Bennett proposes that the decision-makers should “allocate 10% of new housing developments to Artist Housing, incorporating studios or onsite makerspaces. As we found out when we completed a feasibility study for the adaptive reuse of the old Carrington Hospital (pictured below), there are many creative industry experts willing to give their time and knowledge to communities they live in.
On the prospect of the often-discussed UBI becoming a reality, Bennett points to Ireland’s current pilot scheme to illustrate why he thinks it’s a realistic option.
“New Zealand needs to start somewhere - start with the Artists and musicians.
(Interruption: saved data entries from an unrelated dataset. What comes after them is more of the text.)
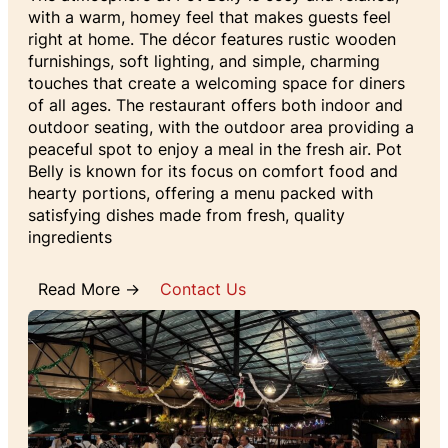
with a warm, homey feel that makes guests feel
right at home. The décor features rustic wooden
furnishings, soft lighting, and simple, charming
touches that create a welcoming space for diners
of all ages. The restaurant offers both indoor and
outdoor seating, with the outdoor area providing a
peaceful spot to enjoy a meal in the fresh air. Pot
Belly is known for its focus on comfort food and
hearty portions, offering a menu packed with
satisfying dishes made from fresh, quality
ingredients
Read More →
Contact Us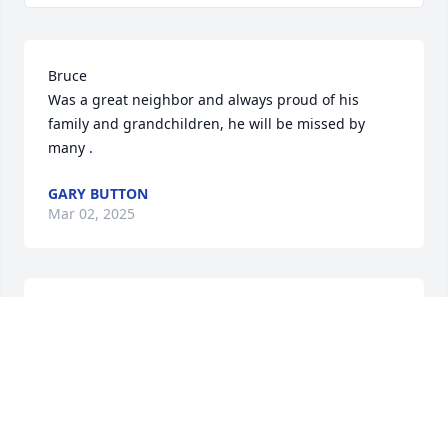
Bruce 

Was a great neighbor and always proud of his 
family and grandchildren, he will be missed by 
many .
GARY BUTTON
Mar 02, 2025
Bruce we had many good times over the years.. 
always had my back you and Carol.. may you RIP my 
friend
HELEN NICHOLAS
Jan 14, 2025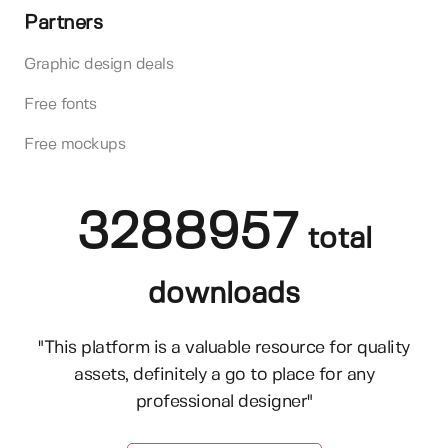
Partners
Graphic design deals
Free fonts
Free mockups
3288957
total
downloads
"This platform is a valuable resource for quality
assets, definitely a go to place for any
professional designer"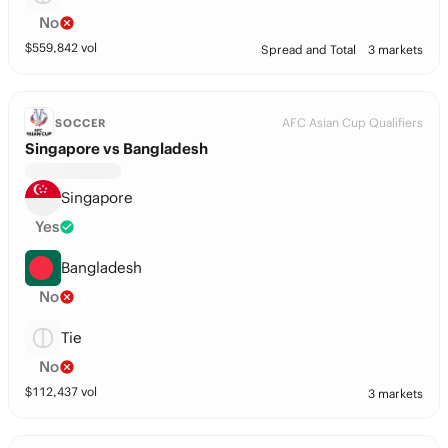
No
$
559,842
vol
Spread and Total
3 markets
AFC Asian Cup Qualifiers
SOCCER
Singapore vs Bangladesh
Singapore
Yes
Bangladesh
No
Tie
No
$
112,437
vol
3 markets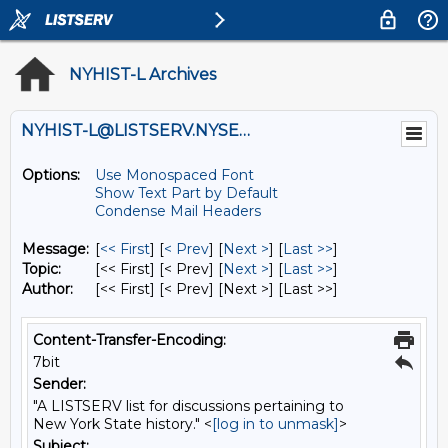
NYHIST-L Archives
NYHIST-L@LISTSERV.NYSED.GOV
Options:
Use Monospaced Font
Show Text Part by Default
Condense Mail Headers
Message:
[
<< First
] [
< Prev
]
[
Next >
] [
Last >>
]
Topic:
[<< First] [< Prev]
[
Next >
] [
Last >>
]
Author:
[<< First] [< Prev]
[Next >] [Last >>]
Content-Transfer-Encoding:
7bit
Sender:
"A LISTSERV list for discussions pertaining to
New York State history." <
[log in to unmask]
>
Subject:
Under the current funding models for the Arts here in New Zealand, there is no certainty unless you have a long term contract with an established arts organisation, which is treacherous.
“A pilot programme could look like 1000 artists getting $500 per week for 3 years, with established support and administrative structures to guide them to be the best they can be towards a full time career in their chosen fields.
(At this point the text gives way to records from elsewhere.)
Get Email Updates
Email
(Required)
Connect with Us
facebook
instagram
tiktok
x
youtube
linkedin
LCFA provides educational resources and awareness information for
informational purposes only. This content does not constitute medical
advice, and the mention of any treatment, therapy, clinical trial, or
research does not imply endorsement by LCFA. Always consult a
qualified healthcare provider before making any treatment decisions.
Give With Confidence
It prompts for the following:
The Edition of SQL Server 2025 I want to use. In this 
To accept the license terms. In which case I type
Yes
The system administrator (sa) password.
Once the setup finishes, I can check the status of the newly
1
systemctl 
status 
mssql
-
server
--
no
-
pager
“Like Ireland, New Zealand politicians need to be brave and innovative in the short term to test the viability of UBI to become truly universal across all of Aotearoa.”
Who should do this survey?
If you’re reading this story, there’s a strong chance that your opinion is of major relevance to this research. Quizzed on who they’re hoping fills in the survey, Bennett is unequivocal.
“Everyone that works in the creative sector, theatre, film, music, dance, festivals, writers, designers, fashion, teachers, educators, glass blowers, jewellers, creative producers, festival folk and the like - from across diverse backgrounds especially iwi, Pacifica, and Asian descent, and from the disability sector which is hugely important. “
Once the information is collated, Bennett says “we will be reporting the results to local and central government, social housing champions, developers and, of course, iwi to ensure decisions made around new housing and adaptive reuse of heritage and empty commercial buildings incorporate some or all of the elements of the survey.”
As for the desired outcome? “A thousand creative hubs and Housing for Artists across all of Aotearoa to increase creativity and diversity in our communities.
“Let creativity be the spirit of community, Te Wairua o te Hapori.”